Early Retirement Age

To what threshold should we move the early retirement age? 65 seems reasonable, but even pushing it up to 63 would be beneficial. We should certainly make provisions for those with physically demanding jobs. What about lightly means testing this benefit? Not sure it would be a lot, but we could save on the margin in the long-term. Also, I'm not sure what the income and asset thresholds would be for the means testing.

I think the federal budget could also be helped by having Medicare recipients pay a little more out-of-pocket for routine and elective care. This change could help seniors make better decisions regarding the amount of care they receive and ultimately drive down costs.

I'm a big believer that there is a middle way out of this economic calamity. We can extend unemployment insurance to those who need it (with some incentives - those unemployed longer than 6 months are given 90% of the benefit, longer than 12 months 80% of the benefit, etc.) and spend on energy modernization and infrastructure revitalization, while stabilizing our debt by reforming our entitlement programs in the out years for the younger generations who are expected to live longer lives. Yes, we can do this!!

Subsidies are not welfare they are . . .

bailouts. They should be ended for agriculture and all other industries including oil and defense.

U.S. not prepared to consider any positions on butter

I don't think the U.S. has encountered and considered a sufficient number of alternative budgets to evaluate our limits regarding the welfare state. I'm certainly not adequately prepared to answer such a question nor have I seen empirical or theoretical findings available to sufficiently illuminate the public.

For example, I've yet to see a model where we've slowly but significantly cut our defense budget and then model the affordability of different social program scenarios and their impact on economic growth and the tax burden. I therefore have no idea how to answer the question on butter since we never consider the cost of guns, especially in the context of different effective taxation and growth rates.

It is concerning that while the U.S. continues to add more butter on top of our guns and continue to subsidize Europe's and the Far East's guns, we see Europe suffering from high taxation rates and massive debt from their butter programs.

Currently the U.S.'s effective tax rates on individuals are historically low while we have punitive taxes in areas that limit overall economic growth and immigration by the professional class (business taxes and taxes on income & wealth rather than consumption).

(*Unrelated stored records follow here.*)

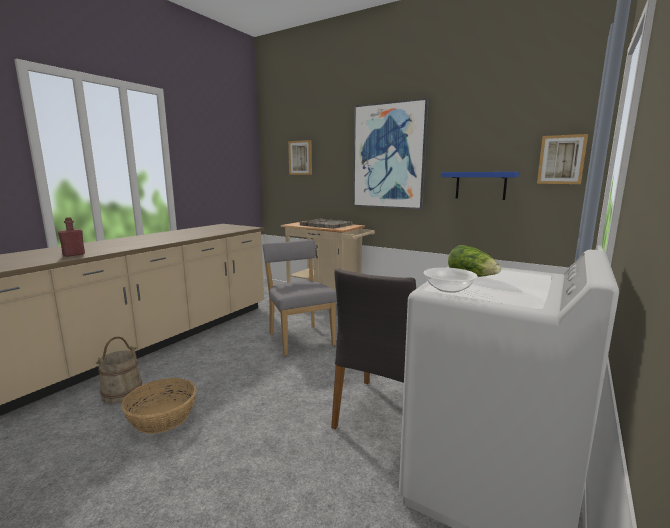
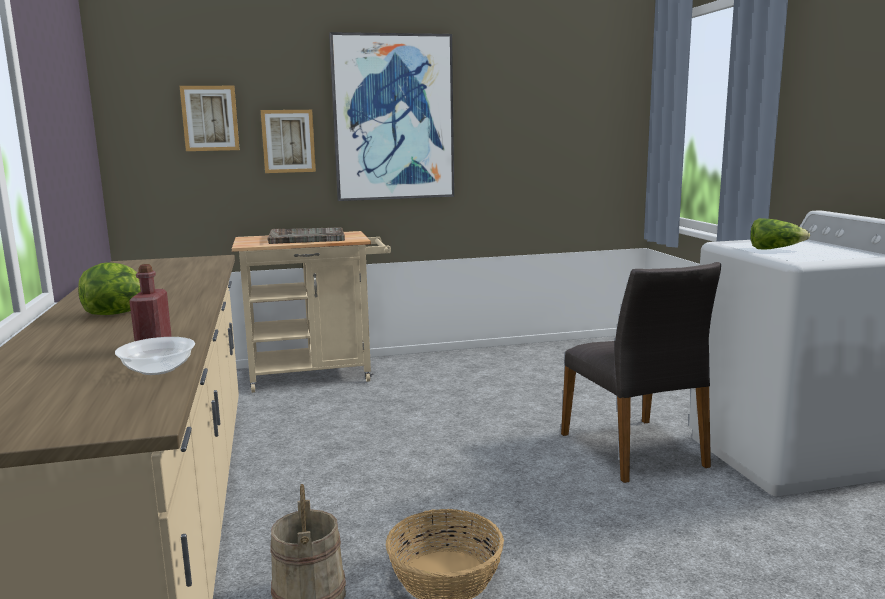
camera: 45 degrees left, 0 degrees up
(128, 241) = (117, 313): none -> lettuce
(300, 338) = (389, 426): grey chair -> none
(448, 289) = (804, 258): bowl -> bowl (158, 369)
(480, 185) = (526, 158): blue shelf -> none
(561, 159) = (610, 124): picture -> picture (288, 141)

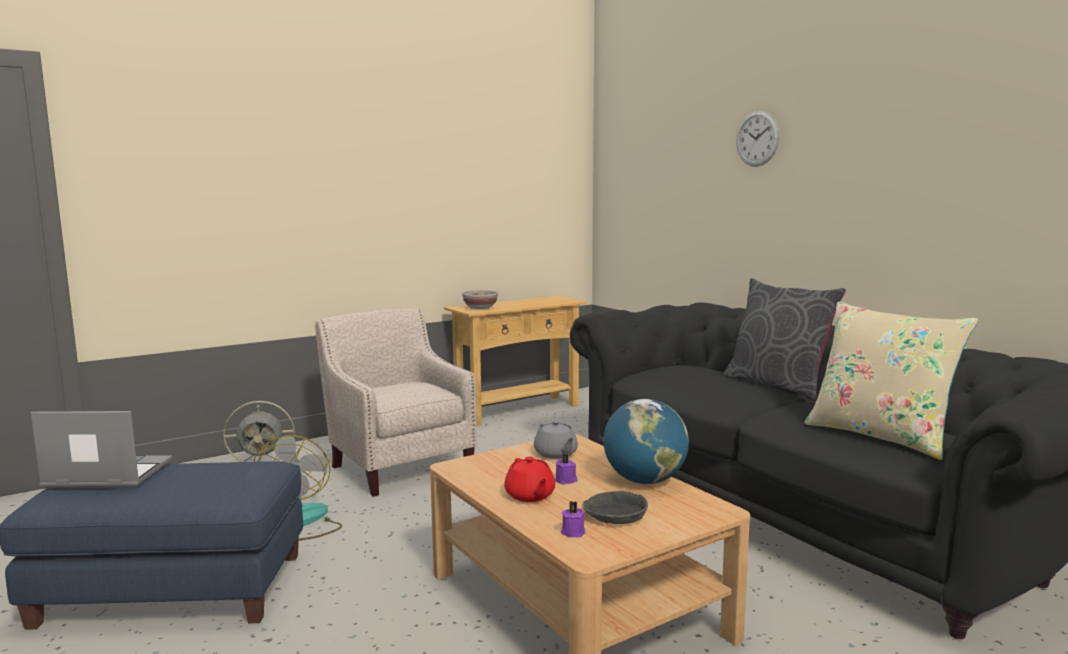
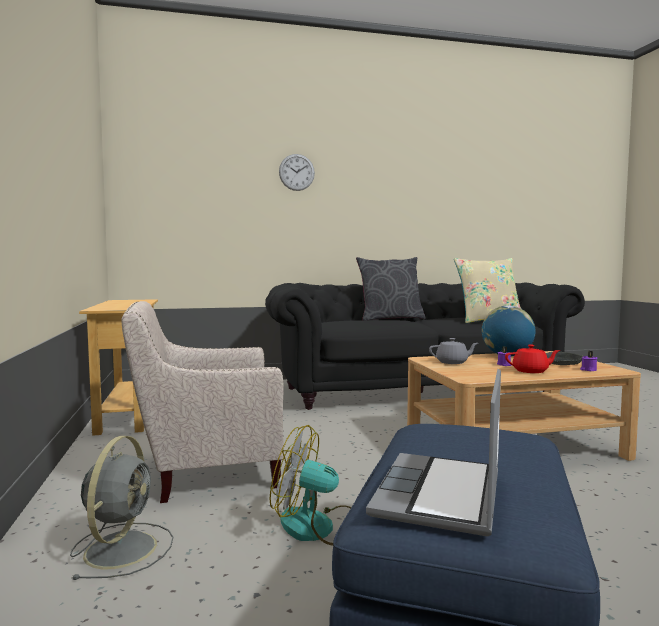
camera: 70 degrees left, 5 degrees down
(480, 308) = (119, 307): bowl -> none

We also don't adequately invest in education and research to provide higher growth rates in the future, we subsidize defense for Europe and the Far East, and we don't model the incorporation of low-cost universal single-payer healthcare or other lower cost healthcare scenarios into these various models.

Therefore I'd argue people are merely reacting to how politicians and the media who have access to the public square's bully pulpit frame our challenges where at least in the U.S., the media and our politicians are in no way literate on this topic.